Either way, countries have put their bids for the coronavirus vaccines, and we are now seeing the winners and losers from this bid. Some countries are quick to approve the vaccines and pay higher prices than others. Rushing through procedures (at a potential cost in safety) and paying a premium price boil down to the same thing. It appears that rich countries that have individually negotiated prices, have faster access, but at a higher cost. Poorer countries without bargaining leverage would have slow access, at a high cost. Examples are Israel and the UK. Countries that group their purchases, notable the European Union, have lower costs, but slower access. There is little internal inequality between the countries from the EU. This means for Bulgaria or Portugal, it is undoubtedly interesting to join the coordinated purchase, but countries like Germany, Sweden, and the Netherlands may wonder whether it wouldn't have been more advantageous to order separately.

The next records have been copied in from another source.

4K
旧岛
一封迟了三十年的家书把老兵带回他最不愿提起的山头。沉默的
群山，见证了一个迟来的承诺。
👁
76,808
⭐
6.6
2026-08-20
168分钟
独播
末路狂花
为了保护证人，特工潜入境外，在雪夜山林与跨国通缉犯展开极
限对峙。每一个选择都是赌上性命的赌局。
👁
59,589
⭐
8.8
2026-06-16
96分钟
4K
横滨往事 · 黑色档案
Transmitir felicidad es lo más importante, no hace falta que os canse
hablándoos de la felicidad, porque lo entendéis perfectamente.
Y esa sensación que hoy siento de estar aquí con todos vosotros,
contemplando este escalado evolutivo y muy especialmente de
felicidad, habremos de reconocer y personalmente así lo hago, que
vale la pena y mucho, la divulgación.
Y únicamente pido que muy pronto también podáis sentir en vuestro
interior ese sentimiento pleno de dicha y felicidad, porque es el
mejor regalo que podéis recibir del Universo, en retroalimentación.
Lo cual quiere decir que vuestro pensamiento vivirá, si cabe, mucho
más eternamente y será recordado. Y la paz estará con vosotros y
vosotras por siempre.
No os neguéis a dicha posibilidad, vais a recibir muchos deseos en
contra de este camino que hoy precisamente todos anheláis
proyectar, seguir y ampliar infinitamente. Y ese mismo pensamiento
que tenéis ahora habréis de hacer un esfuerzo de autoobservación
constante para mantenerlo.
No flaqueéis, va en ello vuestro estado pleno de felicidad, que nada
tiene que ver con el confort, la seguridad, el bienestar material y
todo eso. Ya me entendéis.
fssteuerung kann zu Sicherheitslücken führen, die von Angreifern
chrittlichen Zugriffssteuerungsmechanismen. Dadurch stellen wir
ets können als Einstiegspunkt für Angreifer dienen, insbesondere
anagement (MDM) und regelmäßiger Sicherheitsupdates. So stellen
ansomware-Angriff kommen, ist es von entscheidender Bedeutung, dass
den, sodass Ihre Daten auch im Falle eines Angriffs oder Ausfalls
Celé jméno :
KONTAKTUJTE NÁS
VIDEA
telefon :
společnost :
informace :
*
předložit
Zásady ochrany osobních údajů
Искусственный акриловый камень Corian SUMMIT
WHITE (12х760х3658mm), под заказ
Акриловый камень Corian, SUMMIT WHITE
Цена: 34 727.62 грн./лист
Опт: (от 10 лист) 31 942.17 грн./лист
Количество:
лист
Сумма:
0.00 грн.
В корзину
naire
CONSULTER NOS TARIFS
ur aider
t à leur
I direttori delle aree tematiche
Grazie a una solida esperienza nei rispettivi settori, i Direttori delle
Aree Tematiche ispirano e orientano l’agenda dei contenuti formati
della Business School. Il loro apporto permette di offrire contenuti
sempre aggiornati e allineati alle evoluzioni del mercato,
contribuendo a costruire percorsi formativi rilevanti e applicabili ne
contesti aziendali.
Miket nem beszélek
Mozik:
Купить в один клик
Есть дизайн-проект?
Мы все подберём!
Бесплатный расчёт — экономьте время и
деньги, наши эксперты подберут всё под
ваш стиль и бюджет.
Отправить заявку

This is a game theoretical bidding problem. To begin with, assume demand for the vaccine is inelastic: any country wants it at almost any price. The propensity to pay is equal to the cost of a raging coronavirus epidemic. Supply, on the other hand, has a normal, upward slope. In absence of competition, the producer will be able to set prices far above the market equilibrium price. In itself, such disproportionate producer surpluses are not problematic, but the resulting inequality and the inability to share the welfare that has been generated, is. To play the game, suppose that countries can either put a low bid (L) at the equilibrium price, or a high bid (H) at a level above equilibrium. In absence of perfect competition, in order to avoid inequalities, the first-best solution would be to ensure countries bargain collectively and put low bids. However, single countries putting a high bid could undercut this strategy and leave the rest of the world at a massive disadvantage, as the the high-bidding country would be the only one disposing of full production capabilities. As a result, without coordination, countries will put high bids and will benefit from it individually, but if all countries do so, we end up in a second-best equilibrium.